◆ Task statement: Please retype, character for character, the portion of the entries below that runs from the line containing "232 181 5007.4" to the last line.

Collected data entries:
++++++++++++++++++++

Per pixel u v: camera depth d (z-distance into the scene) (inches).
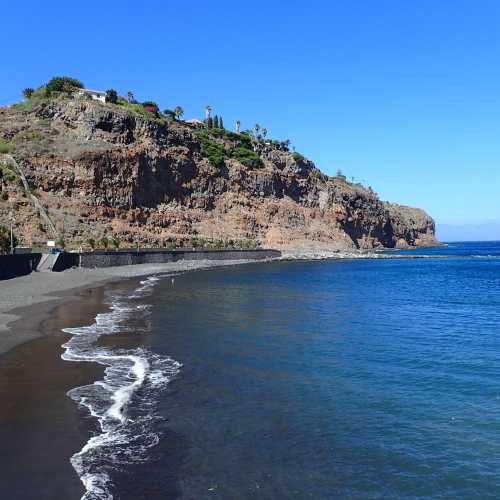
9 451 435.2
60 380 651.5
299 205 5728.3
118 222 3686.0
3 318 1106.7
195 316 1250.6
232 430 502.0
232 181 5007.4
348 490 391.2
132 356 801.6
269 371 732.7
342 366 770.8
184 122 5856.3
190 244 4116.6
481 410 574.9
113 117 4023.1
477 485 402.9
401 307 1520.7
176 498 367.9
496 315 1365.7
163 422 515.8
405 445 477.1
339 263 4284.0
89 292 1748.3
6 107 4074.8
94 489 374.3
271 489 387.9
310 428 513.3
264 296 1750.7
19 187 3233.3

++++++++++++++++++++

◆ Response area:
232 181 5007.4
348 490 391.2
132 356 801.6
269 371 732.7
342 366 770.8
184 122 5856.3
190 244 4116.6
481 410 574.9
113 117 4023.1
477 485 402.9
401 307 1520.7
176 498 367.9
496 315 1365.7
163 422 515.8
405 445 477.1
339 263 4284.0
89 292 1748.3
6 107 4074.8
94 489 374.3
271 489 387.9
310 428 513.3
264 296 1750.7
19 187 3233.3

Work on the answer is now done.